ACORDA, MENINO! >> Albir José Inácio da Silva








                                                       Imagem encontrada na internet



O que diz o menino que dorme na praia? Talvez fale dos perigos do mar, da displicência dos pais. Ou de um assassinato a ser esclarecido.

Mas é só um menino. Não deveria nos dar esta sensação de naufrágio da humanidade. Há dias, não adianta acusar governos, etnias, religiões, porque a falta de ar não cessa.

É lágrima que não pinga, não seca nem escorre. É mais que um cadáver, é um assombro, uma dor insepulta de que tentamos nos livrar.

E ainda suspeitamos de nós mesmos. Em nome dos deuses fazemos coisas que até o diabo duvida. 

Duvida e se defende, dizendo que não chegaria a tanto, embora comemore o resultado.

Queríamos não ter visto nem sabido — maldito fotógrafo, maldita web e maldita imagem que, mesmo escorraçada da memória, dorme no tapete da sala e à noite repousa no nosso travesseiro, naquela pose mesma que o mar beijava.

Fica-nos a sensação de que Alá deu de ombros, Jeová lavou as mãos e, embriagados na bacanal do Olimpo, os outros também ignoraram o presente de grego numa praia do Mediterrâneo.

Enquanto isso, no Hades, dançando e atualizando Castro Alves com outras infâmias no mar, ri-se Satanás.

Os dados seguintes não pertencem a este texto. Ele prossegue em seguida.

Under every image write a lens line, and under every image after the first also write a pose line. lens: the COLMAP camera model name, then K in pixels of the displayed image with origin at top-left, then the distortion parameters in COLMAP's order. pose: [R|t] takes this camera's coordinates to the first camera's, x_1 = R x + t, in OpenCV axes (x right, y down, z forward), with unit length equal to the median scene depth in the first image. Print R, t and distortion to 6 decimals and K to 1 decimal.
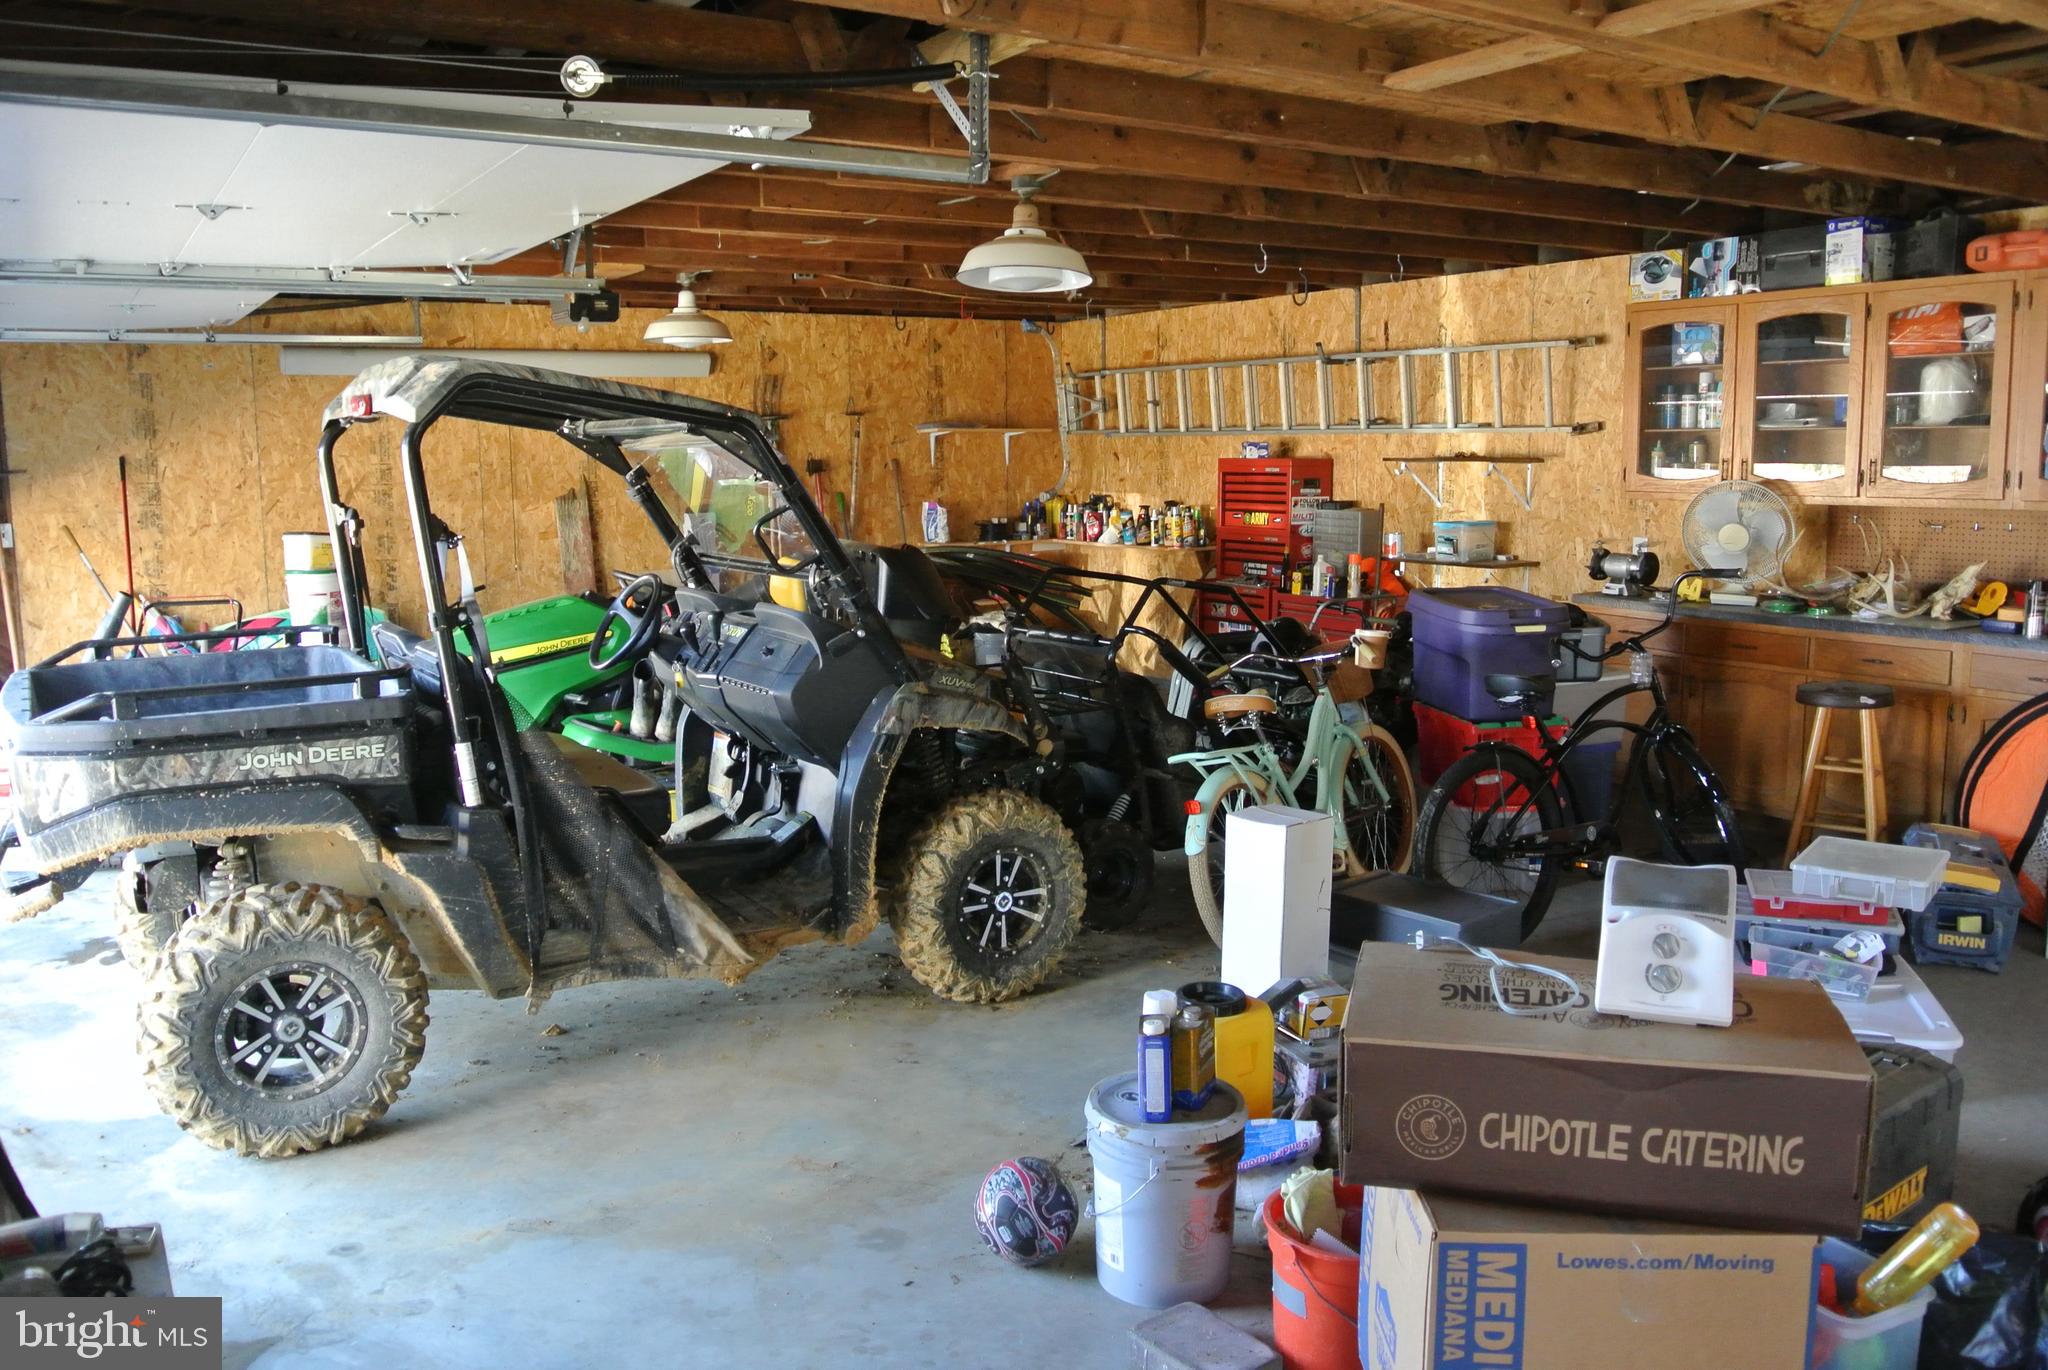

P.S.: Esta crônica integra o projeto "CRÔNICA DE UM ONTEM" e foi publicada originalmente no Crônica do Dia, em 07/09/2015.

Comentários

branco disse…
albir!!!!
existe crônicas de um ontem e existem crônicas de ontem e existem as que permanecem. penso que este ultimo seja o caso desta, que (pecado meu) só li agora.
no final a triste constatação, independentemente de tudo, somos todos meninos dormindo na praia.
Carla Dias disse…
De uma tristeza profunda. De uma beleza ímpar.